ABOUT THIS TASK: In the records that follow, locate every line with "MAXERR" and extract it.
──────── DATASET ENTRIES
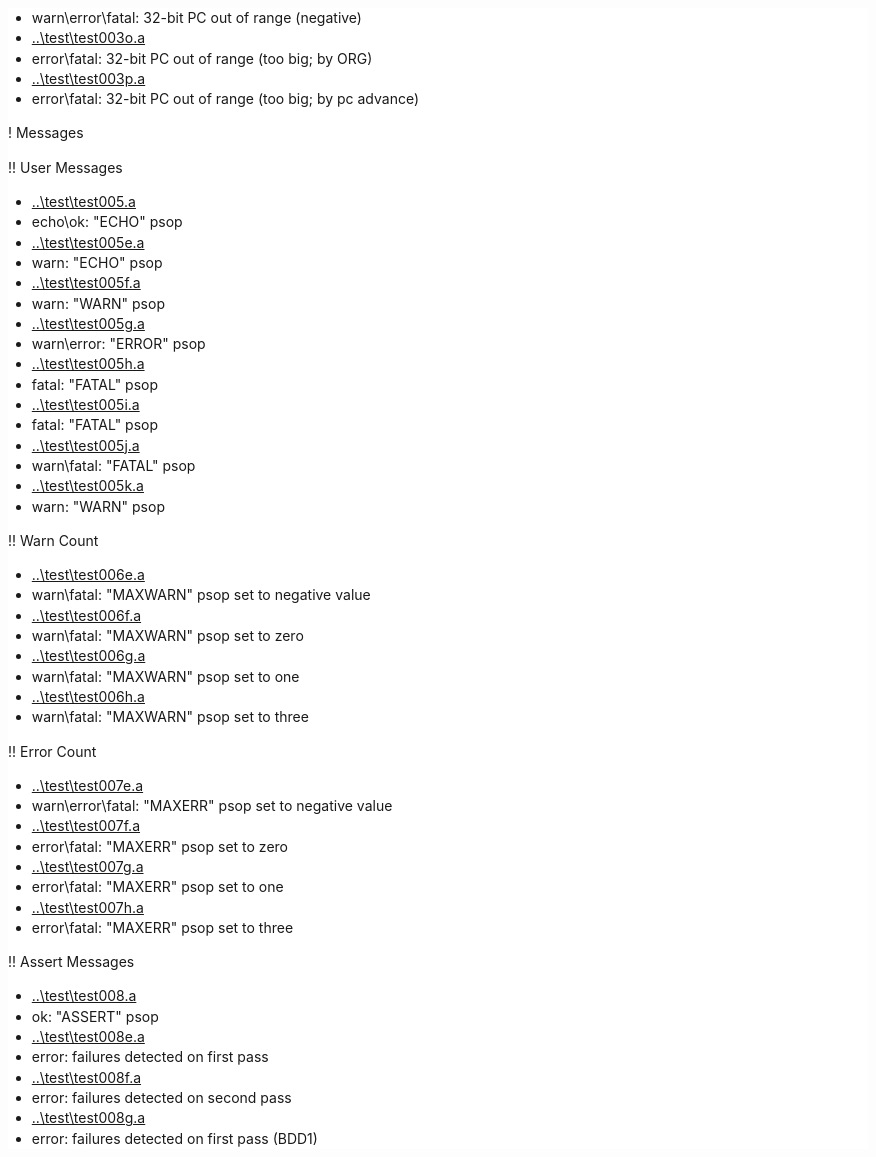 - warn\error\fatal: 32-bit PC out of range (negative)
- <A HREF="..\test\test003o.a">..\test\test003o.a</A>
- error\fatal: 32-bit PC out of range (too big; by ORG)
- <A HREF="..\test\test003p.a">..\test\test003p.a</A>
- error\fatal: 32-bit PC out of range (too big; by pc advance)


! Messages


!! User Messages
- <A HREF="..\test\test005.a">..\test\test005.a</A>
- echo\ok: "ECHO" psop
- <A HREF="..\test\test005e.a">..\test\test005e.a</A>
- warn: "ECHO" psop
- <A HREF="..\test\test005f.a">..\test\test005f.a</A>
- warn: "WARN" psop
- <A HREF="..\test\test005g.a">..\test\test005g.a</A>
- warn\error: "ERROR" psop
- <A HREF="..\test\test005h.a">..\test\test005h.a</A>
- fatal: "FATAL" psop
- <A HREF="..\test\test005i.a">..\test\test005i.a</A>
- fatal: "FATAL" psop
- <A HREF="..\test\test005j.a">..\test\test005j.a</A>
- warn\fatal: "FATAL" psop
- <A HREF="..\test\test005k.a">..\test\test005k.a</A>
- warn: "WARN" psop


!! Warn Count
- <A HREF="..\test\test006e.a">..\test\test006e.a</A>
- warn\fatal: "MAXWARN" psop set to negative value
- <A HREF="..\test\test006f.a">..\test\test006f.a</A>
- warn\fatal: "MAXWARN" psop set to zero
- <A HREF="..\test\test006g.a">..\test\test006g.a</A>
- warn\fatal: "MAXWARN" psop set to one
- <A HREF="..\test\test006h.a">..\test\test006h.a</A>
- warn\fatal: "MAXWARN" psop set to three


!! Error Count
- <A HREF="..\test\test007e.a">..\test\test007e.a</A>
- warn\error\fatal: "MAXERR" psop set to negative value
- <A HREF="..\test\test007f.a">..\test\test007f.a</A>
- error\fatal: "MAXERR" psop set to zero
- <A HREF="..\test\test007g.a">..\test\test007g.a</A>
- error\fatal: "MAXERR" psop set to one
- <A HREF="..\test\test007h.a">..\test\test007h.a</A>
- error\fatal: "MAXERR" psop set to three


!! Assert Messages
- <A HREF="..\test\test008.a">..\test\test008.a</A>
- ok: "ASSERT" psop
- <A HREF="..\test\test008e.a">..\test\test008e.a</A>
- error: failures detected on first pass
- <A HREF="..\test\test008f.a">..\test\test008f.a</A>
- error: failures detected on second pass
- <A HREF="..\test\test008g.a">..\test\test008g.a</A>
- error: failures detected on first pass (BDD1)
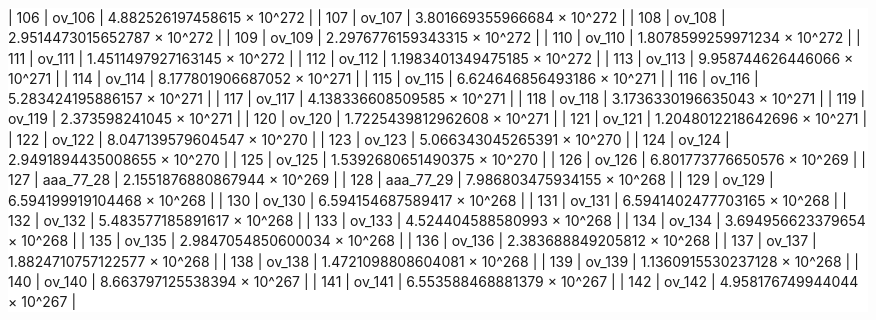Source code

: | 106 | ov_106 | 4.882526197458615 × 10^272 |
| 107 | ov_107 | 3.801669355966684 × 10^272 |
| 108 | ov_108 | 2.9514473015652787 × 10^272 |
| 109 | ov_109 | 2.2976776159343315 × 10^272 |
| 110 | ov_110 | 1.8078599259971234 × 10^272 |
| 111 | ov_111 | 1.4511497927163145 × 10^272 |
| 112 | ov_112 | 1.1983401349475185 × 10^272 |
| 113 | ov_113 | 9.958744626446066 × 10^271 |
| 114 | ov_114 | 8.177801906687052 × 10^271 |
| 115 | ov_115 | 6.624646856493186 × 10^271 |
| 116 | ov_116 | 5.283424195886157 × 10^271 |
| 117 | ov_117 | 4.138336608509585 × 10^271 |
| 118 | ov_118 | 3.1736330196635043 × 10^271 |
| 119 | ov_119 | 2.373598241045 × 10^271 |
| 120 | ov_120 | 1.7225439812962608 × 10^271 |
| 121 | ov_121 | 1.2048012218642696 × 10^271 |
| 122 | ov_122 | 8.047139579604547 × 10^270 |
| 123 | ov_123 | 5.066343045265391 × 10^270 |
| 124 | ov_124 | 2.9491894435008655 × 10^270 |
| 125 | ov_125 | 1.5392680651490375 × 10^270 |
| 126 | ov_126 | 6.801773776650576 × 10^269 |
| 127 | aaa_77_28 | 2.1551876880867944 × 10^269 |
| 128 | aaa_77_29 | 7.986803475934155 × 10^268 |
| 129 | ov_129 | 6.594199919104468 × 10^268 |
| 130 | ov_130 | 6.594154687589417 × 10^268 |
| 131 | ov_131 | 6.5941402477703165 × 10^268 |
| 132 | ov_132 | 5.483577185891617 × 10^268 |
| 133 | ov_133 | 4.524404588580993 × 10^268 |
| 134 | ov_134 | 3.694956623379654 × 10^268 |
| 135 | ov_135 | 2.9847054850600034 × 10^268 |
| 136 | ov_136 | 2.383688849205812 × 10^268 |
| 137 | ov_137 | 1.8824710757122577 × 10^268 |
| 138 | ov_138 | 1.4721098808604081 × 10^268 |
| 139 | ov_139 | 1.1360915530237128 × 10^268 |
| 140 | ov_140 | 8.663797125538394 × 10^267 |
| 141 | ov_141 | 6.553588468881379 × 10^267 |
| 142 | ov_142 | 4.958176749944044 × 10^267 |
────────────────
RESULT FOR THIS EXERCISE:
- warn\error\fatal: "MAXERR" psop set to negative value
- error\fatal: "MAXERR" psop set to zero
- error\fatal: "MAXERR" psop set to one
- error\fatal: "MAXERR" psop set to three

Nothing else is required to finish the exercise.